TASK GOAL: In the passage on manipulation below, condense the paragraph that begins "Given the advances of artificial intelligence" into one shorter sentence that keeps its main facts.

I think it's more likely society is at (or reaching) the dystopian end of the spectrum. I might change my mind (or maybe a machine will do that for me).

To avoid being manipulated you have to know yourself better than the machine knows you. Maintaining some semblance of free will becomes more challenging as individual self-knowledge declines while machine knowledge expands.

In this podcast, starting a little after minute 24, Yuval Harari says that one of the most important facts about living in the 21st century is that man is now a hackable animal. He also makes these points...

Given the advances of artificial intelligence, machine learning and brain science we are quite close to where an external system can know you better than you know yourself. It can then sell you anything it wants whether it be a product or politician.
People who don't believe they can be manipulated - that their decisions and actions represent their own free will - are the easiest to manipulate. The best counter-measure we can enact to maintain our freedom is to follow the maxim "know thyself".

Propaganda (also called advertising or public relations) is nothing new, and neither is the idea that people who consume propaganda, thinking they are operating in accord with their own free will, are the most susceptible to manipulation.

SOURCE MATERIAL:
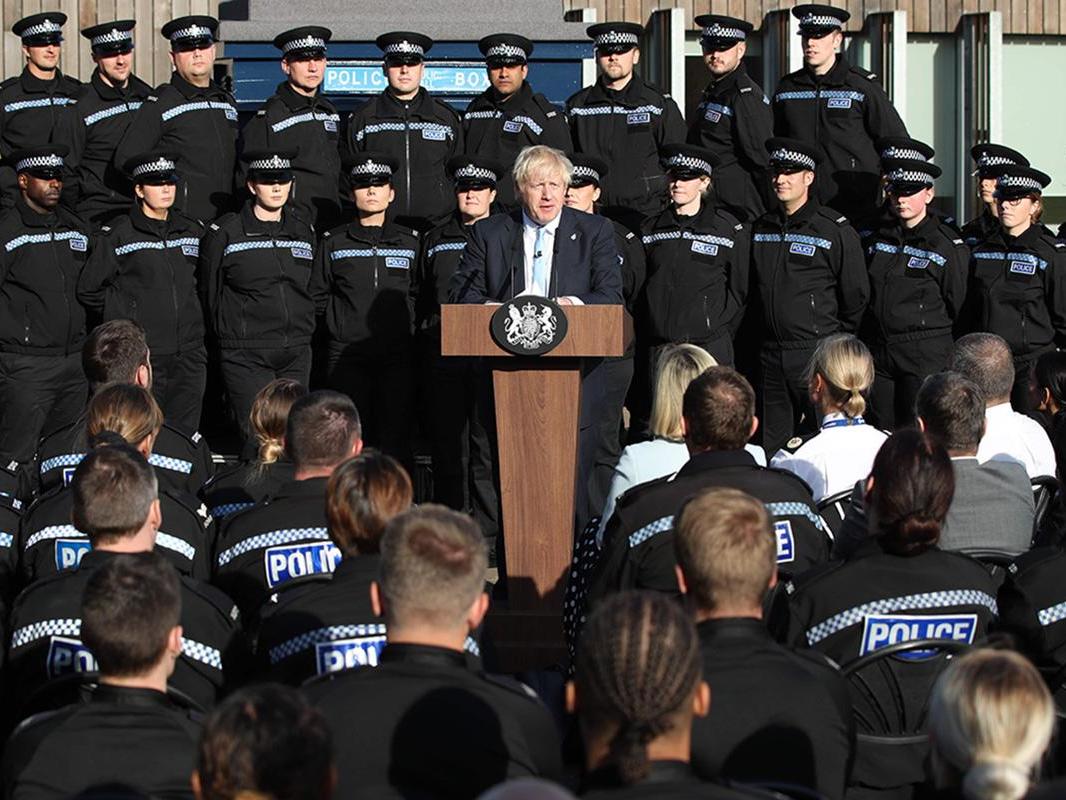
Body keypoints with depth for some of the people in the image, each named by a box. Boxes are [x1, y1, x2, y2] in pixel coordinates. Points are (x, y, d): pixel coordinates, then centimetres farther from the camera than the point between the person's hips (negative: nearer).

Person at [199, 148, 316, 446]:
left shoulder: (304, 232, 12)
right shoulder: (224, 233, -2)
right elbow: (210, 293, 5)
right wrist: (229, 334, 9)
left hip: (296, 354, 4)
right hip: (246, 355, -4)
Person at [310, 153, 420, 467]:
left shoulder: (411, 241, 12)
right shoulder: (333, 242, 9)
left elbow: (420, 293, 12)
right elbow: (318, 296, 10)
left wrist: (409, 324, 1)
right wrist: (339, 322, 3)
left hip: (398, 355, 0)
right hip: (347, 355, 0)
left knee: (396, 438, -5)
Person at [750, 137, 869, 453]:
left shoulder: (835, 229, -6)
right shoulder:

* * *

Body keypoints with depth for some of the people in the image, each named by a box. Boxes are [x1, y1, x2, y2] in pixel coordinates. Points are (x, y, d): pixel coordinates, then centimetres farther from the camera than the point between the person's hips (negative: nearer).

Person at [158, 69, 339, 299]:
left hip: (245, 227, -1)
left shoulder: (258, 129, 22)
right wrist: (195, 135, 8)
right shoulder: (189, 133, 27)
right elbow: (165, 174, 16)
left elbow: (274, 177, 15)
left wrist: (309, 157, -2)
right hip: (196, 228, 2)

SOLUTION TO THIS EXERCISE: Advances in AI, machine learning and brain science are bringing us close to the point where an external system can know you better than you know yourself and sell you anything, whether a product or a politician.